Она следила за моими манипуляциями недоверчиво, не верила, что из этого может выйти путное, ей не приходилось бывать здесь раньше, стоять в Майданеке посреди ангара, с потолка которого через распылители еще каких-нибудь сорок лет назад сыпался на моих соплеменников “циклон Б”, и стоки по углам ангара готовы были принять их кровь и нечистоты, а я стоял и видел, что сквозь щель в ангар пробивается редкое солнце, к которому, наверное, рвалась их душа, умирая.

Так что я побывал в Майданеке одним люблинским летом, и он вспоминается мне, как музыка. Только я не могу эту музыку записать, потому что не знаю нот и нет у меня сердца, которым это все записывается.

Она не могла это знать, потому что не была в Майданеке и потому, что Майданек не Париж, в который я их вез, здесь бы мы ничего не решили, здесь все было решено за нас. И я попрощался с Польшей навсегда, как только выбрался оттуда.

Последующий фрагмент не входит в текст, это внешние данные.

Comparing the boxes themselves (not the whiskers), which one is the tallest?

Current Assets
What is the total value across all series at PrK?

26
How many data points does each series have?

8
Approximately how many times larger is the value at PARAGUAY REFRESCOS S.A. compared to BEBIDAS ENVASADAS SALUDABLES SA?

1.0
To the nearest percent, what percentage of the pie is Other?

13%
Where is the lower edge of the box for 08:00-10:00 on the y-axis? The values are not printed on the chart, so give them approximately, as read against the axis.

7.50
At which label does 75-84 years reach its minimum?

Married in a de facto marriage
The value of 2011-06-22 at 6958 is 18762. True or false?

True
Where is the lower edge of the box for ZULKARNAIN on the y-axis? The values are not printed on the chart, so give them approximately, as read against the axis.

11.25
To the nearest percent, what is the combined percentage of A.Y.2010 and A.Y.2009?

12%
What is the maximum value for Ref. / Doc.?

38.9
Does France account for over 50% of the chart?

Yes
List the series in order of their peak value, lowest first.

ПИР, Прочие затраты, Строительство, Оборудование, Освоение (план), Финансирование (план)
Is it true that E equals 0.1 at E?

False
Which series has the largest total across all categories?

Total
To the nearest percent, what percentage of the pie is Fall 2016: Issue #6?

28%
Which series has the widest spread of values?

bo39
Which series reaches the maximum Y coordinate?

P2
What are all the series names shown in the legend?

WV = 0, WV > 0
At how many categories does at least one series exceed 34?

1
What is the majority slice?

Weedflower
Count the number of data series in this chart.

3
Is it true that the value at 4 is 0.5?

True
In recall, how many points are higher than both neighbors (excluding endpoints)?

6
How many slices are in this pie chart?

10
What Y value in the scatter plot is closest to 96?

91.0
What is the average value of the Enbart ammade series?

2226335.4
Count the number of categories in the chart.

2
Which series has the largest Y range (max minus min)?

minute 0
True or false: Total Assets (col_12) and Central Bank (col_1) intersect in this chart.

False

Я мог бы все это рассказать своим детям, но решил их не пугать, да и она была бы раздражена рассказом, подумала, что хочу разжалобить. И теперь она продолжала тревожно молчать, не веря, что я справлюсь, и передернула плечами недовольно после того, как таможенники ушли. А когда ушли, велела нам выйти.

Мы стояли и смотрели через щель в двери, как тщательно и сурово она снова начала складывать вещи, отказываясь от всякой помощи, и складывала так долго, будто укоряла меня, что я нарочно везу их в Париж, чтобы подвергать подобным истязаниям.

А впереди еще две таможни, правда в цивилизованных странах, но обыскивают такие же смертные.

Вечер. Простота одеяла. Теплый лоскут, нетребовательный, спрятавший мою бессонницу от мира на несколько часов. Зачем я все это затеял?

Если бы мне не приснился мотивчик, я бы, пожалуй, никого не стал беспокоить, но он приснился, и его следовало записать. Как?